Every signed measure $\mu$ on $(X,M)$ has a decomposition into difference $\mu=\mu^+ - \mu^-$ , where $\mu^+ , \mu^-$ are measures . (Here $-\infty \lt \mu(E)\le \infty$ for every measurable set $E\in M$ )

I have see Hahn decomposition theorem here . But in Stein & Shakarchi's real analysis Page $_{288}$, it proves this conclusion in another way .

Let $|\mu|$ denote the total variation of $\mu$ , by $$|\mu|(E)=\sup \sum_{j=1}^{\infty}|\mu(E_j)|$$ where the supremum is taken over all partitions of $E$ .
Then we can construct the decomposition as follows : $$\mu^+=\frac12 (|\mu|+\mu)$$ $$\mu^-(E)=0 \,\,\,\,\,\,\,\, \text{whenever $\mu(E)=\infty$}$$ $$\mu^-(E)=\frac12 (|\mu|-\mu)(E) \,\,\,\,\,\,\,\,\,\,\,\, \text{whenever $\mu(E) \lt \infty$}$$ We can see that $\mu^+$ and $\mu^-$ are measures , and they clearly satisfy $$\mu=\mu^+ - \mu^-$$

I can prove that both $|\mu|$ and $\mu^+$ are measures and $\mu \le |\mu|$ . But I have some trouble when dealing with $\mu^-$ .
My attempt:
Remember a set function $v$ called measure iff it satisfy :
$(1)$ For every measurable set $E \in M$ , $0\le v(E) \le \infty$
$(2)$ If $E_1,E_2,... $ is a countable family of disjoint sets in $M$ , then $$\mu(\bigcup_{n=1}^{\infty}E_n)=\sum_{n=1}^{\infty}\mu(E_n)$$

It is easy to see that $\mu^-$ satisfy property $(1)$ . However , if $E_1 , E_2$ denote two disjoint set in $M$ , I can not even prove $\mu^-(E_1 \bigcup E_2) = \mu^-(E_1)+\mu^-(E_2)$ . And I think the example follows might show $\mu^-$ can not be a measure .

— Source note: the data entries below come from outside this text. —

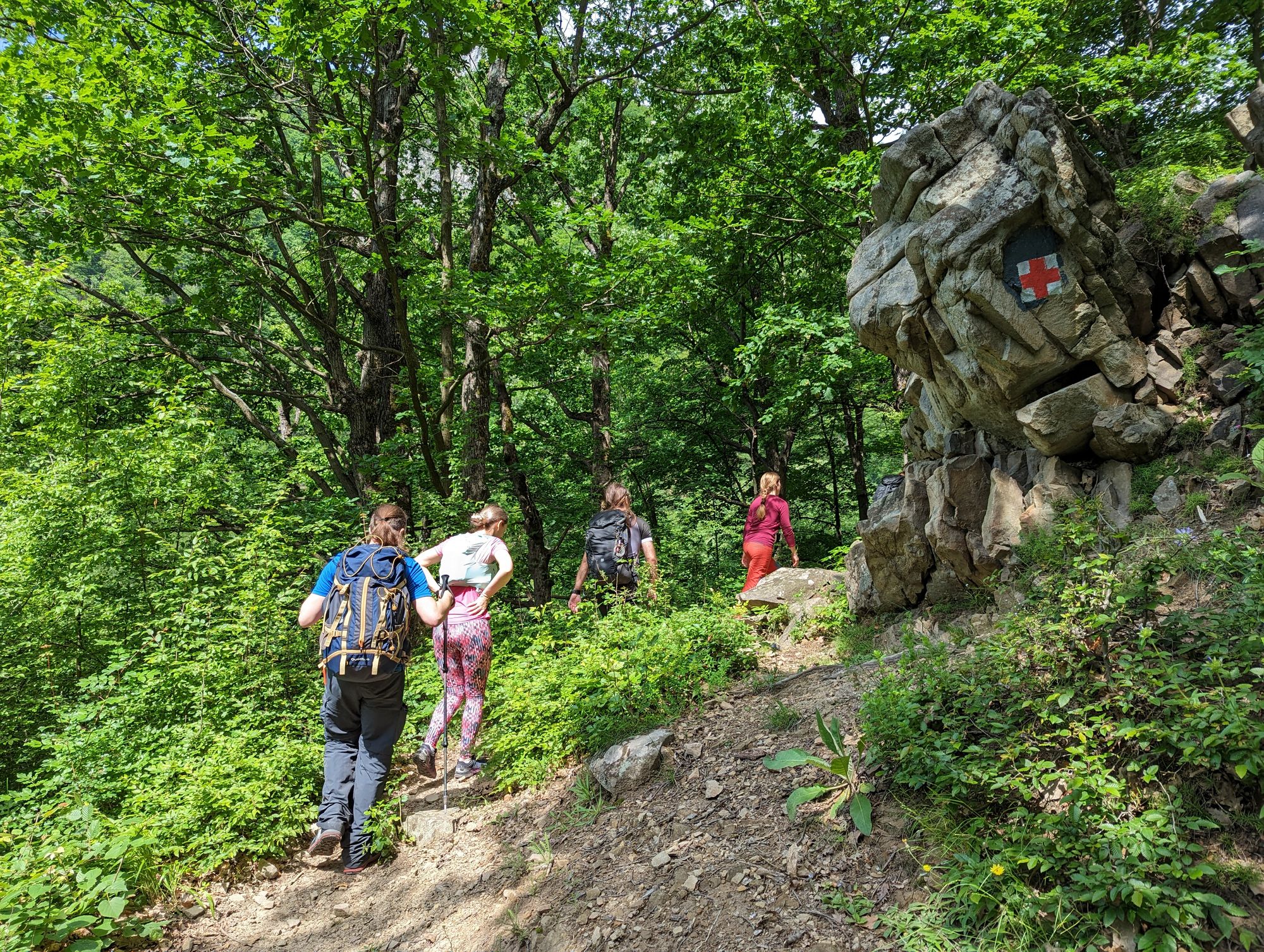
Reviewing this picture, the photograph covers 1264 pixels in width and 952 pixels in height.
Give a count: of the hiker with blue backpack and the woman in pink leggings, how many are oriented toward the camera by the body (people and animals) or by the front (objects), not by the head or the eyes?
0

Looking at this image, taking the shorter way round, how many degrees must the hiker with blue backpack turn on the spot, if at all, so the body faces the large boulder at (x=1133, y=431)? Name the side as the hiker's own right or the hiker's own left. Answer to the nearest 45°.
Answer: approximately 90° to the hiker's own right

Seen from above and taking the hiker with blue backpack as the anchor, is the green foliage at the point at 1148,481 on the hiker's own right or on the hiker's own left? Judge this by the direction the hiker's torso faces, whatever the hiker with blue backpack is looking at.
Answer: on the hiker's own right

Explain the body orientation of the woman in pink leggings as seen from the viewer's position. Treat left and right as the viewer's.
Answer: facing away from the viewer and to the right of the viewer

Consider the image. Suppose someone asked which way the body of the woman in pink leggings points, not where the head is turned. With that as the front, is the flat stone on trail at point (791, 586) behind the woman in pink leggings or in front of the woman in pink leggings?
in front

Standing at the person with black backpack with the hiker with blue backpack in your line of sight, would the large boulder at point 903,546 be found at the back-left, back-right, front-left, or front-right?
back-left

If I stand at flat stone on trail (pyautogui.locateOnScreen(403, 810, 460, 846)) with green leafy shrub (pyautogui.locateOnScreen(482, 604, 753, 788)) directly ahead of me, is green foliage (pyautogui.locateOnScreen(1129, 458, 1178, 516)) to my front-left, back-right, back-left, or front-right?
front-right

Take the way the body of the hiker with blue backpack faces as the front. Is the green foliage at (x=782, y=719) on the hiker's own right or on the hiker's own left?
on the hiker's own right

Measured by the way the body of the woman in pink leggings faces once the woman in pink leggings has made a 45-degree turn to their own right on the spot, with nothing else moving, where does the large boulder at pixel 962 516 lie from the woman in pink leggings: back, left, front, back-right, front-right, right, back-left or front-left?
front

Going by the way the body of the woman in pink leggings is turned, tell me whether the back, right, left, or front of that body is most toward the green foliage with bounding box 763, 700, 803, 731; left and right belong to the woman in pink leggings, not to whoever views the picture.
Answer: right

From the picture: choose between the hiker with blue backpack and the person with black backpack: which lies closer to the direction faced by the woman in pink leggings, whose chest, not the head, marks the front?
the person with black backpack

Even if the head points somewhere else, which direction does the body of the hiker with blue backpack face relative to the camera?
away from the camera

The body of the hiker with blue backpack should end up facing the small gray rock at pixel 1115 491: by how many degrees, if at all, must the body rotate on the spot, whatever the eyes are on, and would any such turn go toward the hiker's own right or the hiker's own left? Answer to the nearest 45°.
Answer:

Consider the space $R$ with Lebesgue measurable set . Construct a function $f$ : $f(x)=x$ whenever $x\in [-1,\infty)$ and $f(x)=0$ otherwise . Then we can construct a signed measure $\mu$ by $$\mu(E)=\int_E f(x) \,dx$$ Some simple observation may show that $\mu^-$ defined above can not be a measure . If $\mu^-$ is a measure , then $$\mu^-([-1,2]\bigcup (2,\infty))=\mu^-([-1,2])+\mu^-((2,\infty))$$ Since $\mu([-1,\infty)=\mu((2,\infty))=\infty$ , LHS $=0$ while RHS $=\mu^-([-1,2])$ this may lead to a contradiction if we can prove $\mu^-([-1,2])\gt 0$ . By definition of $|\mu|$ , we have $$|\mu|([-1,2]) \ge |\mu([-1,0]|+|\mu((0,2]|=\frac52$$ . Also , we have $\mu([-1,2]=\frac32$ directly , so $$\mu^-([-1,2])\ge \frac12(\frac52-\frac32)=\frac12$$ which leads to a contradication . So $\mu^-$ defined above can not be a measure .
This example made me so confused , since the decomposition defined above is an theorem in my textbook rather than an exercise . So , did I make something wrong in my discussion above ?